Activity Description:

Ski black and double black moguls while showing purposeful versatility of line, turn shape, and speed.

Why this activity will be useful:

The ability to ski fall line moguls on steep terrain opens doors to allow the skier access to any part of the mountain. This type of skiing requires both mental and physical mastery of skill blending. It requires athletic skiing, and a playful interpretation terrain and line choice.

What the skis do: (Effect)

• Skis maintain contact with snow when appropriate
• Skis bend to maintain contact with the snow when in the troughs
• Pivot point of the skis is under the foot
• Skis turn at similar time and rate to match terrain variations.
• Skis tip and release simultaneously allowing the tips to move into the fall line.
• Pole plant can be used as a timing device for turn initiation, and may aide in stabilizing the upper body.
• Turn shape and line choice are used for speed control.

How The Body Moves: (Cause)

• Flexion movements of the joints facilitate pressure control through absorption of the terrain.
• Rotational movements come from the femurs turning in the hip sockets under a stable pelvis and upper body and create upper/lower body separation.
• The duration, intensity, rate and timing of the turning movements are varied to accommodate high speed and fall line bump skiing.
• Tipping movements originate in the lower leg under a stable upper body
• The duration, intensity rate, and timing of the tipping movements are varied to accommodate high speed and fall line bump skiing.
• The core maintains functional tension to preserve stability in the upper body.

• Black or Double Black Bumps.
• Be able to ski a variety of line choices on demand

Learning/Teaching Cues

• Practice: pivot slips, short turn leapers, basic short turns, performance short turns, retraction basic parallel, linked short turns in the bumps, level 2 ungroomed terrain.
• Perform practice activities on terrain with a similar pitch as desired the bump run
• When learning to ski black and double black bumps, first become very comfortable doing short skidded turns on terrain of similar to pitch to what you will be skiing.
• Determine your strength and weaknesses within the practice activities.

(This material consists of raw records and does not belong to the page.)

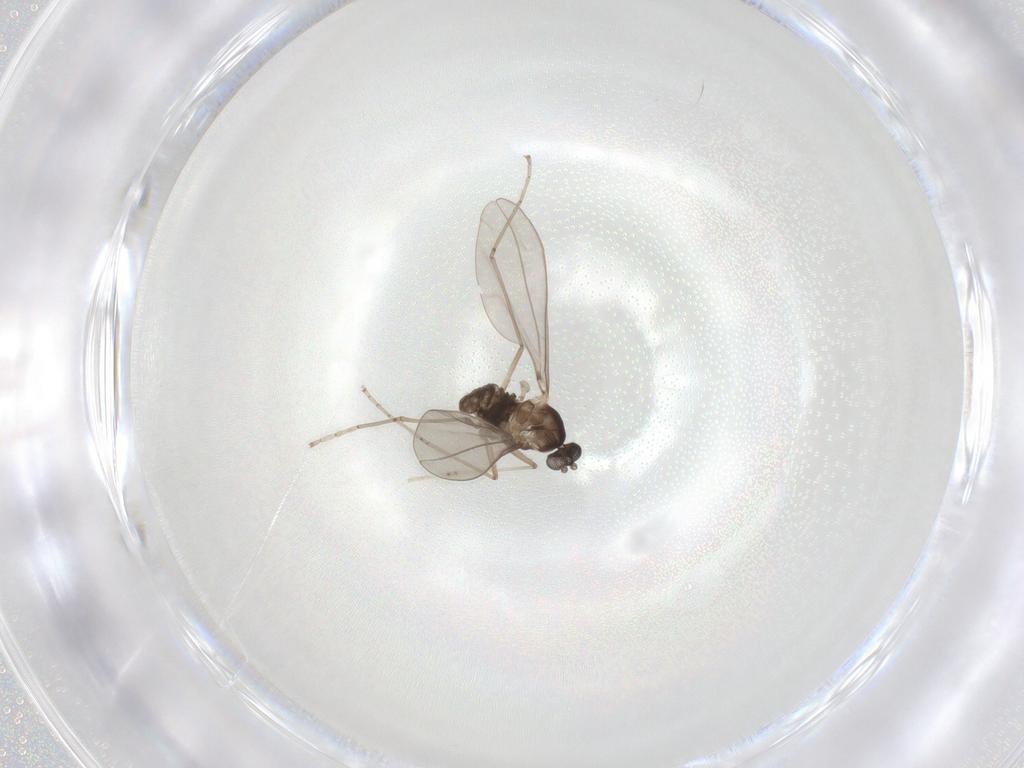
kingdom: Animalia
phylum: Arthropoda
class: Insecta
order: Diptera
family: Cecidomyiidae
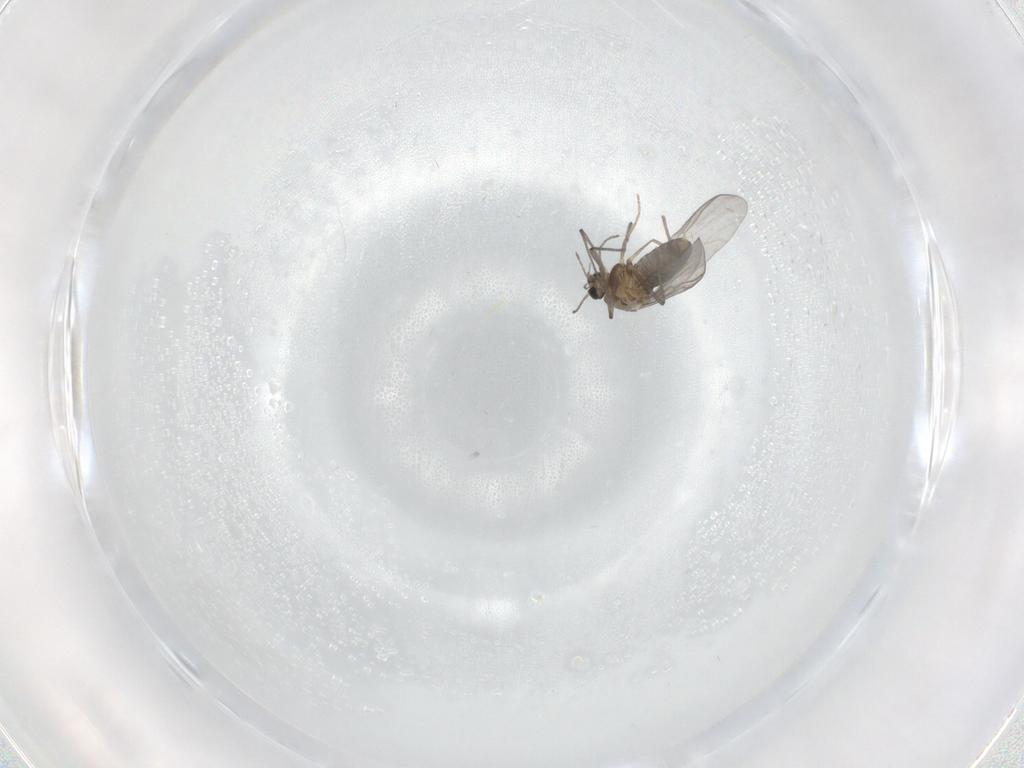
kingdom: Animalia
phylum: Arthropoda
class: Insecta
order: Diptera
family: Chironomidae
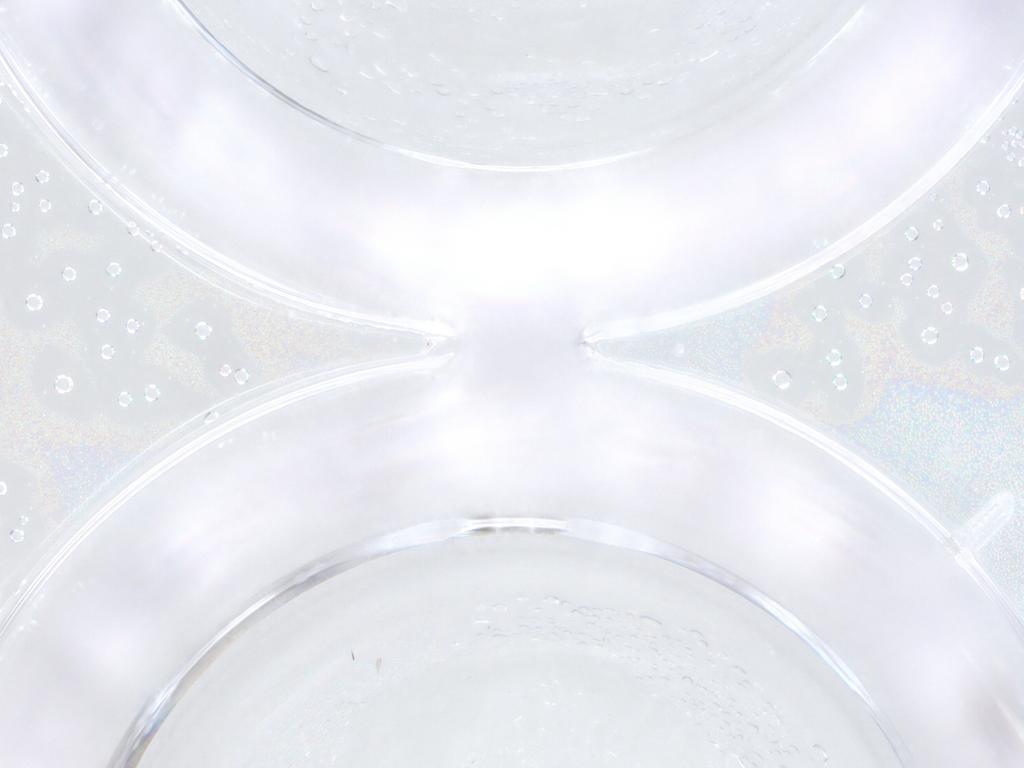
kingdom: Animalia
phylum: Arthropoda
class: Insecta
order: Diptera
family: Sphaeroceridae
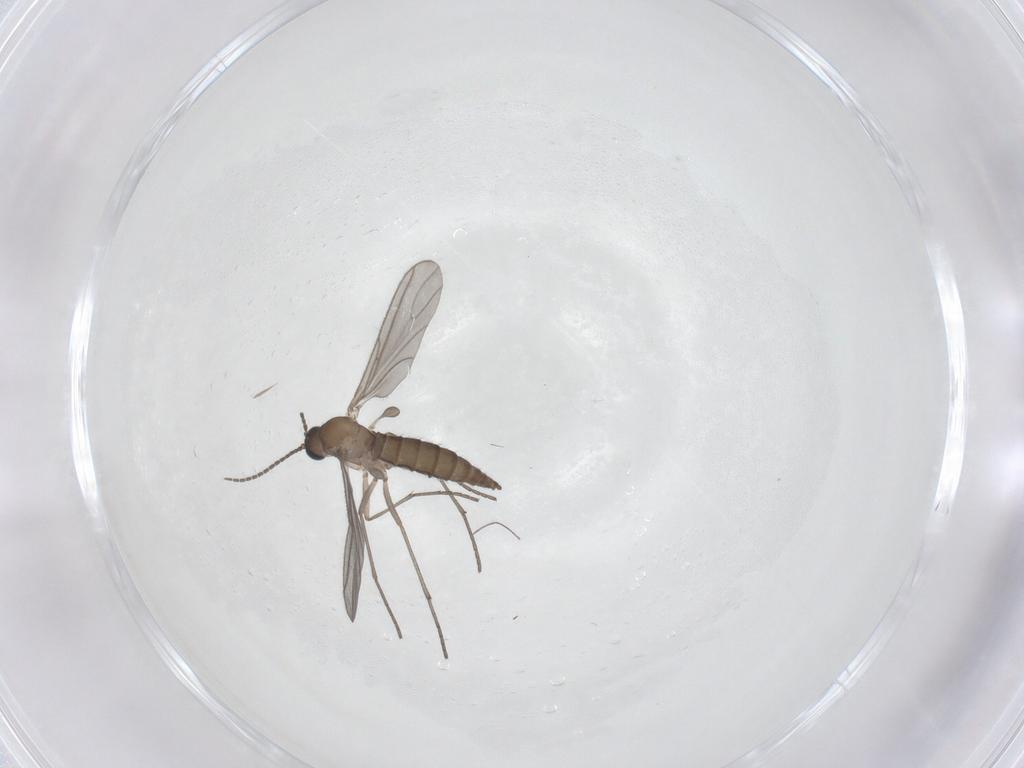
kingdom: Animalia
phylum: Arthropoda
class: Insecta
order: Diptera
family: Sciaridae
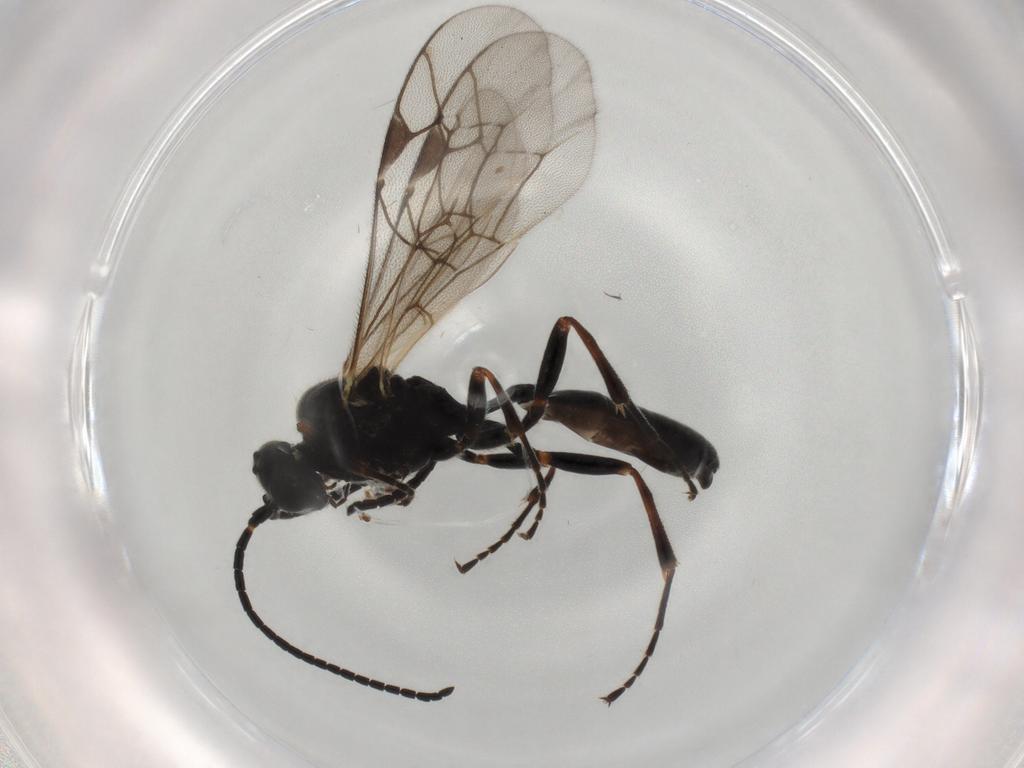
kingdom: Animalia
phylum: Arthropoda
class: Insecta
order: Hymenoptera
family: Ichneumonidae
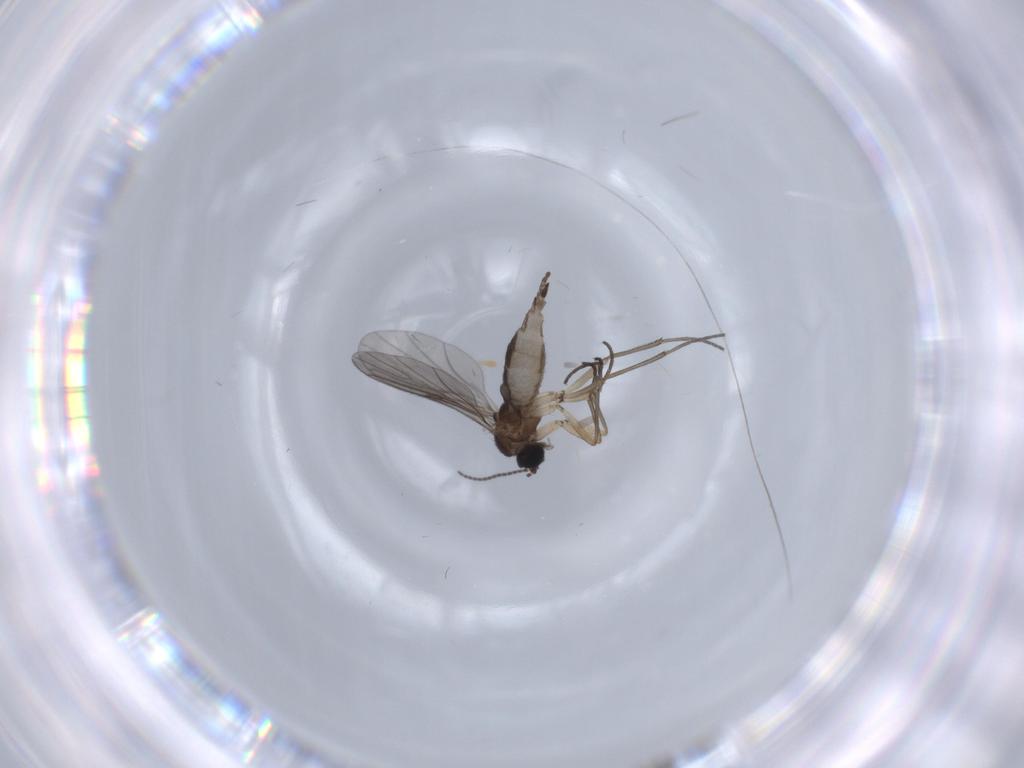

Typically at this level of skiing adjustments in duration, intensity, rate, and timing of movements are the main focuses of developing the ability to ski the terrain skillfully.
• There are many line options and stylistic preferences for skiing moguls. The following cues are simply a sample of options to use in bump skiing.

o A pressure control tip for beginning to ski black and double black moguls is to prolong the duration of retraction movements through finish and initiation phases of the turn.
o Begin to pivot the skis by turning the legs while they are still relatively flexed.
o Extend the legs as the snow falls away on the downhill side of the mogul. As pressure builds and the next mogul begins to rise out of the snow, begin flexing the legs (outside leg more than inside) early and actively.
o Rotational control focus:
o If the skier is looking for more turning options, here are two places to play around:
o In the finish phase, as the skier begins to flex and absorb, continue to turn the legs more than the upper body, perhaps even add a quick pivot of the skis to tighten the turn shape and dump speed.
o In the initiation phase, often skiers feel an urgency to start the turn, and pick up the new inside ski to try and make the turn start more quickly. A quick pivot of the skis at turn initiation tightens the arc of the turn and often results in side slipping/scraping down the side of the mogul.
o If the skier is looking for a rounder path of turning, encourage the skier to slow the rate of leg rotation in the initiation phase of the turn. This promotes a rounder shaped top half of the turn, allows the skis to travel out onto the side of the neighboring mogul, and can present a new line option. Couple these turning options with prior Pressure Control options.